Drop Responsibilities on Others—I think I have laid
out this matter many times before you, but I see no change in your
actions. We want every responsible man to drop responsibilities upon
others. Set others at work that will require them to plan and to use
judgment. Do not educate them to rely upon your judgment. Young men must
be trained up to be thinkers. My brethren, do not for a moment think that
your way is perfection, and that those who are connected with you must be
your shadows, must echo your words, repeat your ideas, and execute your
plans.—Testimonies to Ministers, pp. 302, 303.
No Kingly Authority in Seventh-day Adventist Church—God
has not set any kingly power in the Seventh-day Adventist Church to
control the whole body, or to control any branch of the work. He has not
provided that the burden of leadership shall rest upon a few men.

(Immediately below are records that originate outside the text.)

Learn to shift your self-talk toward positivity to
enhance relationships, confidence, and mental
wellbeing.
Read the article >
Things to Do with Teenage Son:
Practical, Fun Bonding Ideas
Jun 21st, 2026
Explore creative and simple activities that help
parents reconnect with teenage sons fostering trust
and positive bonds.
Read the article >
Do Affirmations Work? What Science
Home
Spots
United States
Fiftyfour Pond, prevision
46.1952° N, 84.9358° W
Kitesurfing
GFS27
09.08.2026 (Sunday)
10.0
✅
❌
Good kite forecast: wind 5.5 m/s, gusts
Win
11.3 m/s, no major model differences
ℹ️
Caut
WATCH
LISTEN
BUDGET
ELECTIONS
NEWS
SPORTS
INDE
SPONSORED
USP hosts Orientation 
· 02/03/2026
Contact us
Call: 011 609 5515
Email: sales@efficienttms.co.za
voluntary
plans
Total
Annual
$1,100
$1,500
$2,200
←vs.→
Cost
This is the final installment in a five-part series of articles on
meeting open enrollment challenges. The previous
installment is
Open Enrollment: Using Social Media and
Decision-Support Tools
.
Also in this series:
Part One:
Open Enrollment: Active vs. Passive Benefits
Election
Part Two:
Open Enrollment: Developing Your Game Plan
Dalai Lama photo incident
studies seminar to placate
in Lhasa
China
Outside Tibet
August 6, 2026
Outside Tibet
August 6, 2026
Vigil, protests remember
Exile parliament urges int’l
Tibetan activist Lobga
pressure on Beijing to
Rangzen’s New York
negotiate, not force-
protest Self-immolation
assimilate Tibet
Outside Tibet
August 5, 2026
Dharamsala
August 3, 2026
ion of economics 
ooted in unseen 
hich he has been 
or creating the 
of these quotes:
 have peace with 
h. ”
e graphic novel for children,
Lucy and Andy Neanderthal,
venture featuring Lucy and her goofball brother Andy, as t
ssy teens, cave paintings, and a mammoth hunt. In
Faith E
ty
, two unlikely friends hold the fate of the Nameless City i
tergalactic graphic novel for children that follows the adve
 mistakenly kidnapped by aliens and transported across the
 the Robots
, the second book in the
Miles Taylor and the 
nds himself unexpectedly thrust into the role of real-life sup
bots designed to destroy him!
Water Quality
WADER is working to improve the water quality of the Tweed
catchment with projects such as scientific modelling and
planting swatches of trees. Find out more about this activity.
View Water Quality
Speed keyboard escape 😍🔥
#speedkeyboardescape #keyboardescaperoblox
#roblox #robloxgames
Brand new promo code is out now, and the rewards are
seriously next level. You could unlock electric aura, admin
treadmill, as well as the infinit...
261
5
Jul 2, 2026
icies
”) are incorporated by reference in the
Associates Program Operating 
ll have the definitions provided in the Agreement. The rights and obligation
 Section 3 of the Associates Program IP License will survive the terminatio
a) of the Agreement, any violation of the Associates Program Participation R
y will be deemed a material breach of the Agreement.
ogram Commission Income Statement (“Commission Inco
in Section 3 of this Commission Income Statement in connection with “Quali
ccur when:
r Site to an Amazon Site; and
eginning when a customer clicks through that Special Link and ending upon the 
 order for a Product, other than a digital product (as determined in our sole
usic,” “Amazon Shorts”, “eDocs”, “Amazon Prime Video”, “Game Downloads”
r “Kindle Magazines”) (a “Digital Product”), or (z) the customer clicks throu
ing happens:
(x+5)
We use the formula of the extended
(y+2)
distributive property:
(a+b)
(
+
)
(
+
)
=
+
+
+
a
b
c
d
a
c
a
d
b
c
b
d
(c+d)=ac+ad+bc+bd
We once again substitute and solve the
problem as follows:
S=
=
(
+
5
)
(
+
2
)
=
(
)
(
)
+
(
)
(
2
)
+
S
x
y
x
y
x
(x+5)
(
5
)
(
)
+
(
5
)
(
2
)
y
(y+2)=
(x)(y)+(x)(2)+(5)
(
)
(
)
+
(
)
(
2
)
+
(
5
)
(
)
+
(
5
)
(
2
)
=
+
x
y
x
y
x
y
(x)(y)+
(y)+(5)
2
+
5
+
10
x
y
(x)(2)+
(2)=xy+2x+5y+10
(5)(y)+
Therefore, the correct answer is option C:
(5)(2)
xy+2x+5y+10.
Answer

Responsibilities are distributed among a large number of competent
men.—Testimonies, Vol. 8, p. 236.
DECISION MAKING
Men of Action —The
cause of God demands men who can see quickly and act instantaneously at
the right time and with power. If you wait to measure every difficulty and
balance every perplexity you meet, you will do but little. You will have
obstacles and difficulties to encounter at every turn, and you must with
firm purpose decide to conquer them, or they will conquer you.
Sometimes various ways and purposes, different modes of
operation in connection with the work of God, are about evenly balanced in
the mind; and it is at this very point that the nicest discrimination is
necessary. And if anything is accomplished to the purpose, it must be done
at the golden moment. The slightest inclination of the weight in the
balance should be seen, and should determine the matter at once. Long
delays tire the angels.—Gospel Workers, pp. 133, 134.
Hesitant Leadership is Weak Leadership—It is even
more excusable to make a wrong decision sometimes than to be continually
in a wavering position; to be hesitating, sometimes inclined in one
direction, then in another. More perplexity and wretchedness result from
thus hesitating and doubting than from sometimes moving too hastily.
I have been shown that the most signal victories and
the most fearful defeats have been on the turn of minutes. God requires
promptness of action. Delays, doubtings, hesitation, and indecision
frequently give the enemy every advantage.—Gospel Workers. pp. 133, 134.
Quick Action But Weigh Evidence—God has given to
each individual judgment, and this gift He wants His workers to use and
improve. The president of a conference must not consider that his
individual judgment is to be the judgment of all.
In no conference should propositions be rushed through
without time being taken by the brethren to carefully weigh all sides of
the question. Because the president of a conference suggested certain
plans, it has sometimes been considered unnecessary to consult the Lord
about them. Thus propositions have been accepted that were not for the
spiritual benefit of believers, and which involved far more than was
apparent at the first casual consideration. Such movements are not in the
order of God.
Many, very many matters have been taken up and carried
by vote, that have involved far more than was anticipated, and far more
than those who voted would have been willing to assent to, had they taken
time to consider the question from all sides.—Letter 340, 1907.
God Cannot Use the Undecided Leader—Those who have
any connection with God's work in any of our institutions must have a
connection with God, and must be committed to do right under all
circumstances, that they may know where they will be found in the day of
trial. No one connected with the sacred work of God can remain on neutral
ground. If a man is divided, undecided, unsettled, until he is sure that
he will lose nothing, he shows that he is a man God can not use. But many
are working in this line. They have not been appointed by God, or else
they have decidedly failed to be worked by the mighty agency of the Holy
Spirit.—Testimonies to Ministers, p. 403.